RECORDS:
::::

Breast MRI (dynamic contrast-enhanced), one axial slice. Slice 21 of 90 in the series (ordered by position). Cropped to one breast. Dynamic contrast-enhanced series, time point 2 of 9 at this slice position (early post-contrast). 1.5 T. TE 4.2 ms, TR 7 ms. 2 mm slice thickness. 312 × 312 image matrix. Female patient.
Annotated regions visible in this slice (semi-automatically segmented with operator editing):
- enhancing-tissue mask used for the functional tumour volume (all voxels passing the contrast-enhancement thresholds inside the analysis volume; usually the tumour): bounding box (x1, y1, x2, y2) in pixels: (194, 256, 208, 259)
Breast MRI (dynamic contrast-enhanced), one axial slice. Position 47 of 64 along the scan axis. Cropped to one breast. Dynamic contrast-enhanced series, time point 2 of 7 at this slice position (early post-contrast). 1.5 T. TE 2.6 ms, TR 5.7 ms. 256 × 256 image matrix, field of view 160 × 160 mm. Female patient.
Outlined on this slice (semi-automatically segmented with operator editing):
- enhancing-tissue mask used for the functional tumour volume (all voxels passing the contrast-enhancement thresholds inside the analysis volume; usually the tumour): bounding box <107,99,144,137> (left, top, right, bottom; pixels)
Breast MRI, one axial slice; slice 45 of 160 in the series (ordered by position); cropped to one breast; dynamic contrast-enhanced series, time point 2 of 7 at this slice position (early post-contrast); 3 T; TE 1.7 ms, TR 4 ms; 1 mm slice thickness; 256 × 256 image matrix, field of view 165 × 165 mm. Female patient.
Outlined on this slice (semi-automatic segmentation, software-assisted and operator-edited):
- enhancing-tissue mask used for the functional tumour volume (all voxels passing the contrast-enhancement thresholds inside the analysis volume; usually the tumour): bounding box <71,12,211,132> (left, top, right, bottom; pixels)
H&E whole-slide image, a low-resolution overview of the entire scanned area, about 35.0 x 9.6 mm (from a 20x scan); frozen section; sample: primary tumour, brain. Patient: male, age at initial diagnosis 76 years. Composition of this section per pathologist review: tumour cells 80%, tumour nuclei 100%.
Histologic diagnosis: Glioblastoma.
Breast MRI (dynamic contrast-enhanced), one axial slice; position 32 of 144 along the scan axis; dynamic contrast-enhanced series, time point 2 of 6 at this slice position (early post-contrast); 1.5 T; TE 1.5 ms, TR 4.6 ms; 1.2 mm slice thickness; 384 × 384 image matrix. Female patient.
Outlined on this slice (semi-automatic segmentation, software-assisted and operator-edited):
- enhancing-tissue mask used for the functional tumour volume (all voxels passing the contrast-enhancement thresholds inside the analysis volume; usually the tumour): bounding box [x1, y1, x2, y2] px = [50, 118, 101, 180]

::::

WORK REQUEST: How many lines of the entries contain the string "editing"? Answer with a number and no other words.

ANSWER BOX: 2